A last look at a very special garden
THE GARDEN MUSEUM and its amazing café – my favourite place in the whole of London to have a quiet lunch – is closing on Wednesday until 2017. I had my last nostalgic meal there today (it is adjacent to Lambeth Palace) and mourned with others over its wanton destruction.
OK, not destruction – reconstruction. Much of what they are doing is admirable. They are extending the world’s first garden museum – at the place where John Tradescant, the father of English gardens who died in 1638 is buried – into a much classier operation within the deconsecrated church of St Mary’s where the museum is housed. This includes bringing back historic artefacts from the Ashmolean Museum in Oxford which were transported there from Tradescant’s ark or museum in Lambeth after his death in rather dubious circumstances. All that is good.
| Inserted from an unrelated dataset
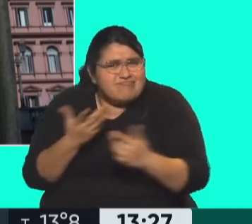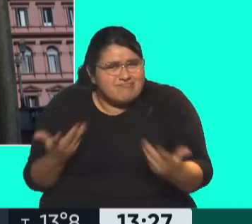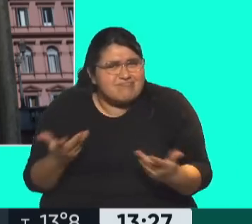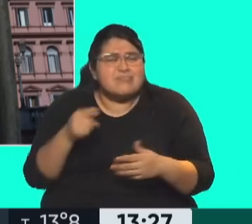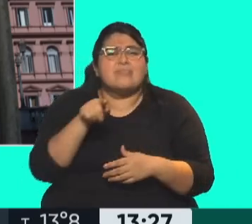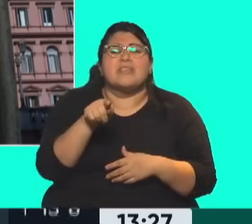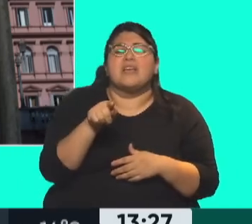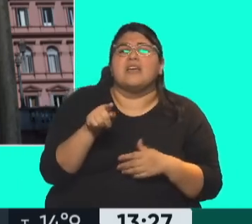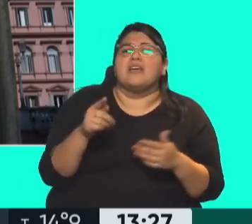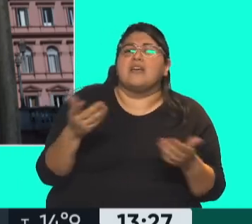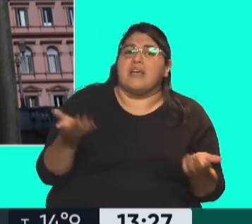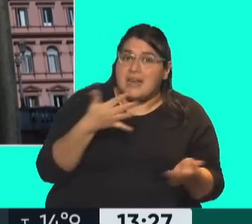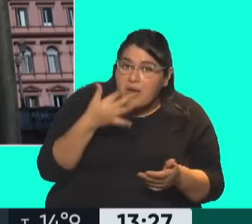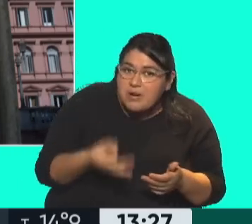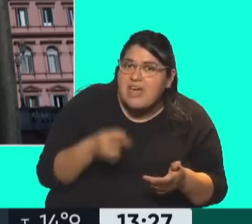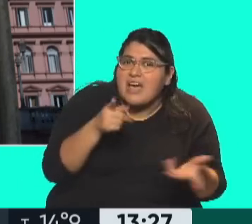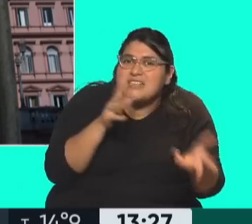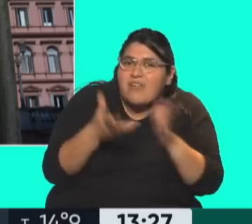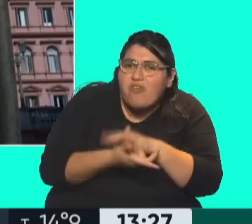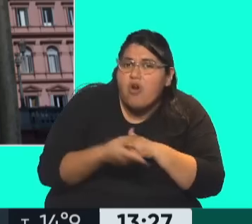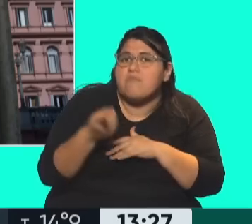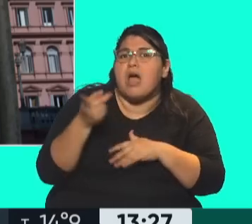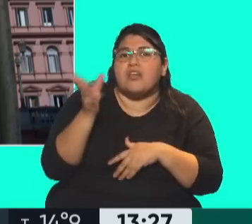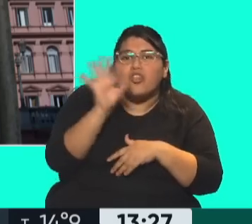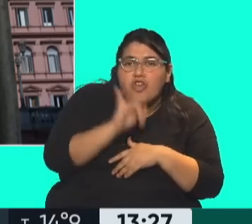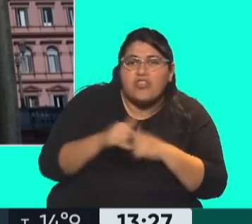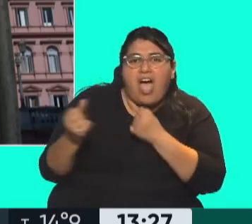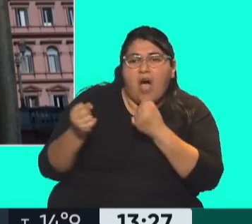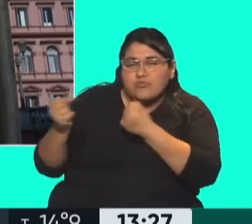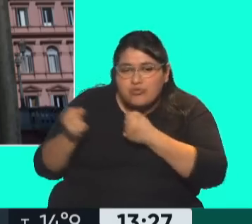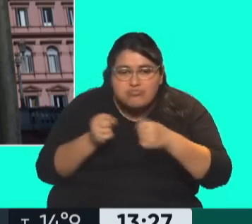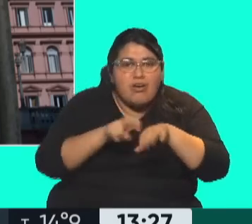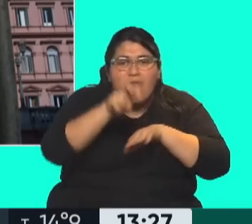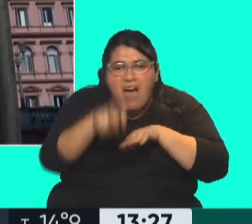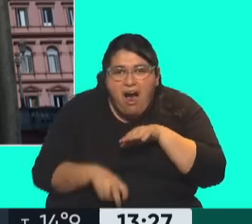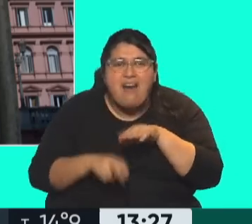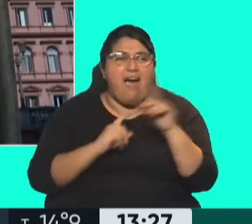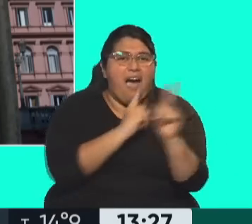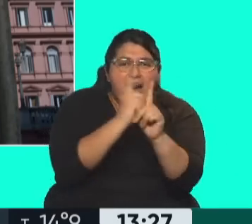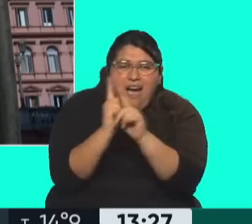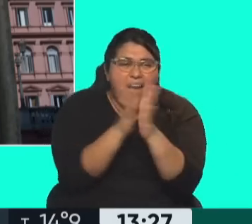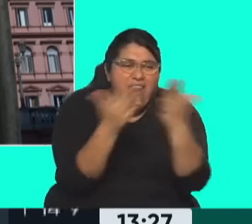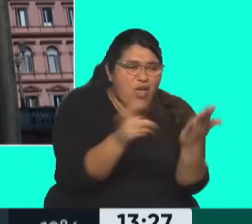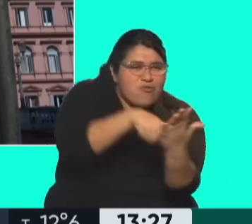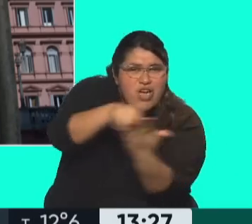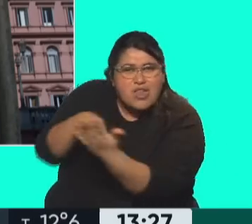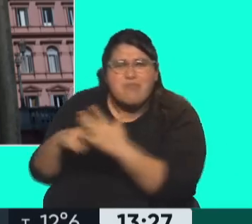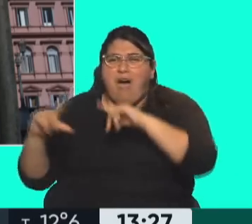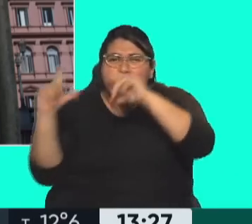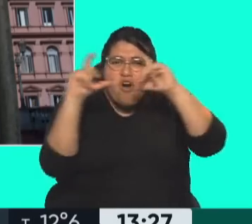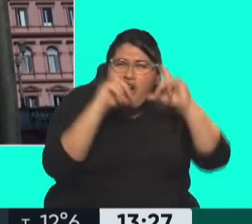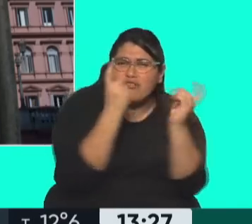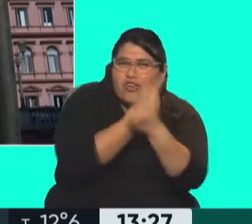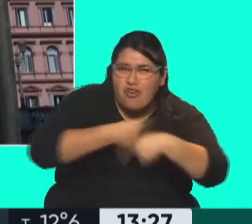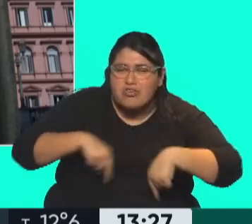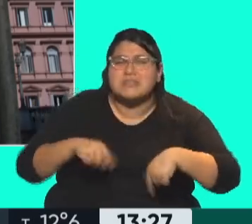con esta acción de bajarse todos los días del auto y saludar uno por uno, firmar los libros, sacarse fotos. También hay una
But the garden! This is a garden museum for heaven’s sake dedicated to gardening. Progress will be achieved by greatly shrinking the size and nature of a very special place, one of the few oases of tranquility left in central London. One side of the garden is to be enclosed by a new café which will open on to a much reduced area of garden on one side and the main road on the other. This replaces a tiny galley inside the church from where a small team produced lovely vegetarian meals which helped to get it declared the sixth best museum cafe in the world by an American Gourmet magazine in 2012. It wasn’t applauded because it had the grandeur of other contestants like the Michelin starred Nerua at the Guggenheim, Bilboa but because of its simple delicious home made food and idyllic garden which will now be enclosed on all four sides by intruding extensions, not the best advertisement for a museum dedicated to garden design.
I took my last melancholic look at the garden today (above) with its banana trees, mulberry, and an unusual tree of rosemary which watch over the graves of the Tradescant family and Captain Bligh of Mutiny on the Bounty fame. They are among 26,000 souls buried there including six and a bit archbishops of Canterbury (don’t ask . .). I shall never see it or its like again. I pray I will be able to eat my words, but I doubt it. The graves and knot garden will remain to be gawped at rather than wandered among. Other than that a unique patch of London will be gone forever, never to return to its former glory.